O promotor, inclusive, afirma que irá defendê-la em nova reunião que ocorrerá com representantes da Secretaria de Segurança Pública de Alagoas, oportunidade em que destacará os resultados positivos proporcionados pelo equipamento. Em São Paulo, por exemplo, onde a medida foi adotada, a letalidade nas ações da PM paulista caiu para zero. 

Magno Moura esteve em São Paulo integrando a comitiva formada por representantes da Polícia Militar de Alagoas, da Secretaria de Estado da Mulher e dos Direitos Humanos (Semudh) e da Secretaria de Estado da Ressocialização e Inclusão Social (Seris), a fim de conhecer a experiência do projeto de câmeras corporais - que, atualmente, estão em uso em vários batalhões da PM paulista. Os equipamentos permitem a gravação de imagens em tempo real das ações de cada membro da corporação.

“Tivemos a oportunidade de acompanhar o funcionamento dessa metodologia, bem como os benefícios conquistados desde quando ela começou a ser executada. Se eu já tinha opinião formada sobre o quanto essa forma de trabalho rende melhores resultados, após a visita técnica, estou ainda mais convencido a respeito da sua eficácia. Vou continuar defendendo junto aos dirigentes das forças de segurança o uso das câmeras corporais pelos militares. Isso permite uma defesa mais justa no julgamento de conflitos ligados às abordagens e divergências de discursos, assegurando os direitos individuais da população, do cidadão abordado e do próprio policial, que terá a chance de demonstrar que os protocolos para a realização de operação policial foram seguidos”, explica o promotor de Justiça.

O TNH1 busca contato com a Secretaria de Segurança Pública para saber se há algum estudo local no sentido de se implementar a ferramenta em Alagoas.

A experiência de SP

De acordo com a Polícia Militar de São Paulo, as câmeras corporais não podem ser desligadas pelos PMs e são controladas à distância, com transmissão em tempo real.
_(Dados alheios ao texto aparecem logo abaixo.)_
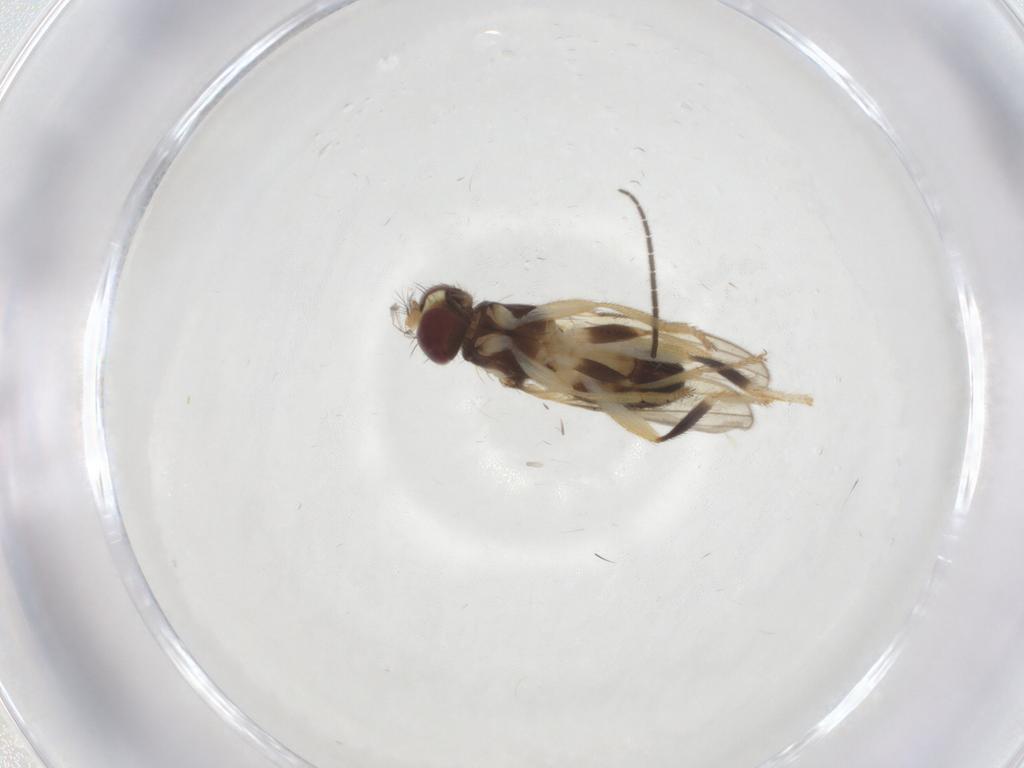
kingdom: Animalia
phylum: Arthropoda
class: Insecta
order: Diptera
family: Periscelididae
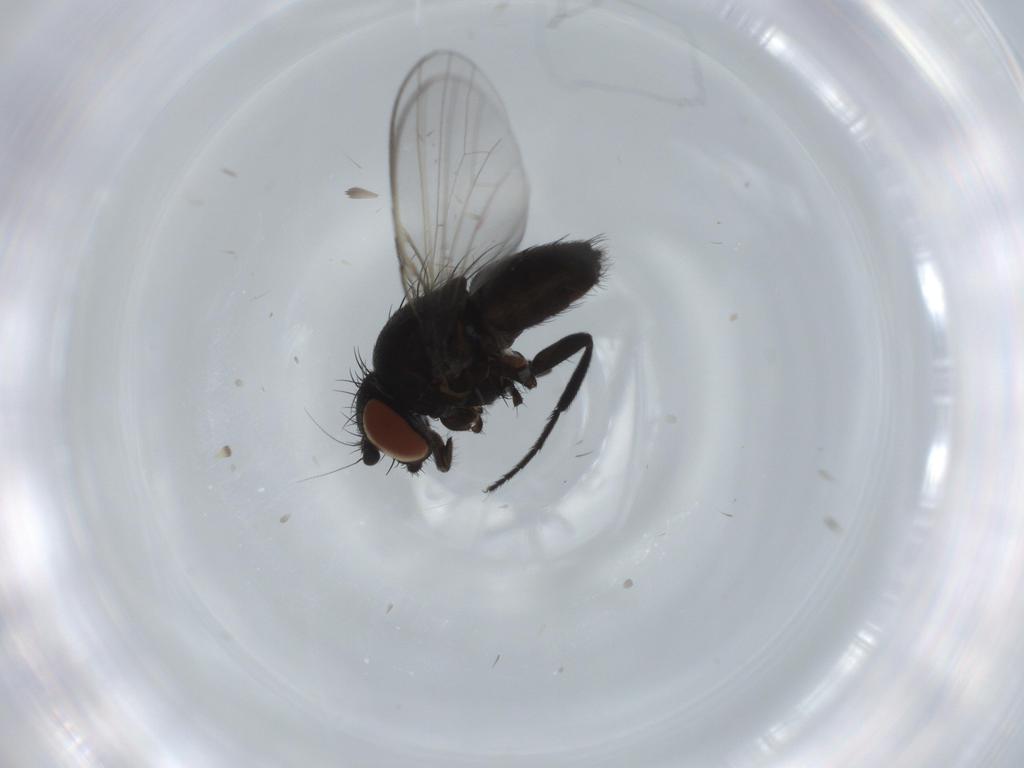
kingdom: Animalia
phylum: Arthropoda
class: Insecta
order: Diptera
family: Milichiidae
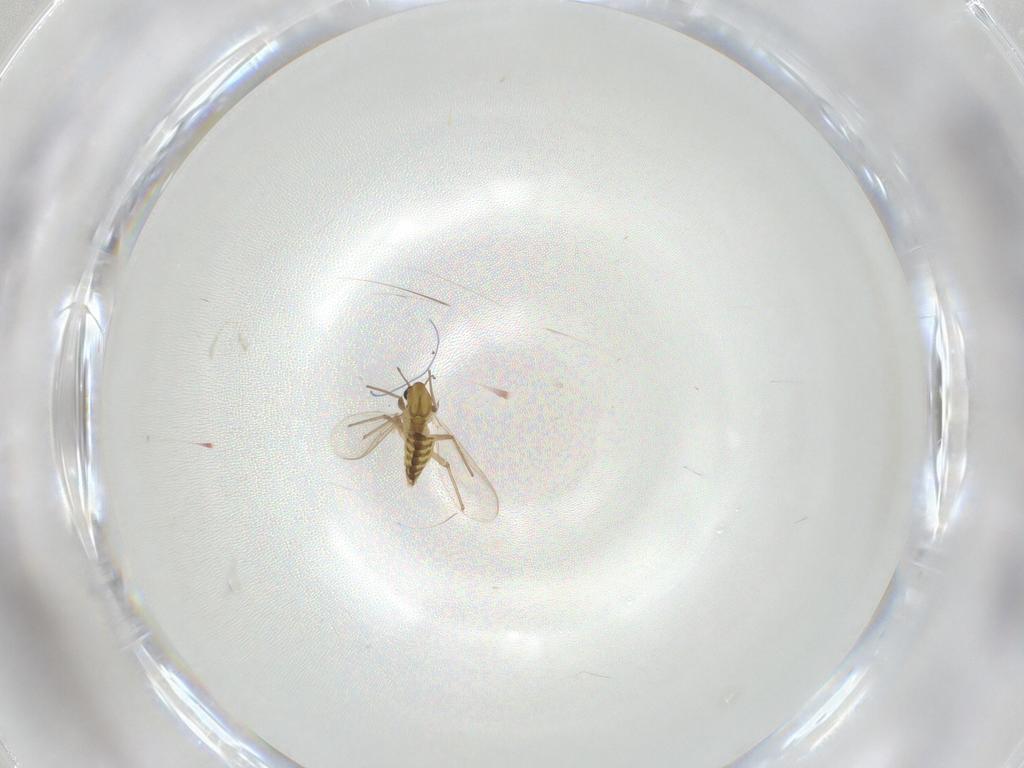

Por meio delas, os comandantes podem acompanhar as ocorrências em diferentes regiões do estado, e o dia a dia de trabalho das equipes fica registrado, com as gravações sendo armazenadas em nuvem e colocadas à disposição da Justiça, caso solicitadas. As imagens também servem para aperfeiçoamento do trabalho do policial militar, para as devidas orientações por seus oficiais superiores, que podem fazer observações para o aperfeiçoamento da técnica policial.

Depois da instalação dos equipamentos no uniforme dos militares, a letalidade nas ações da polícia paulista caiu, pela primeira vez, para zero em junho deste ano em todos os 18 batalhões em que as câmeras foram utilizadas.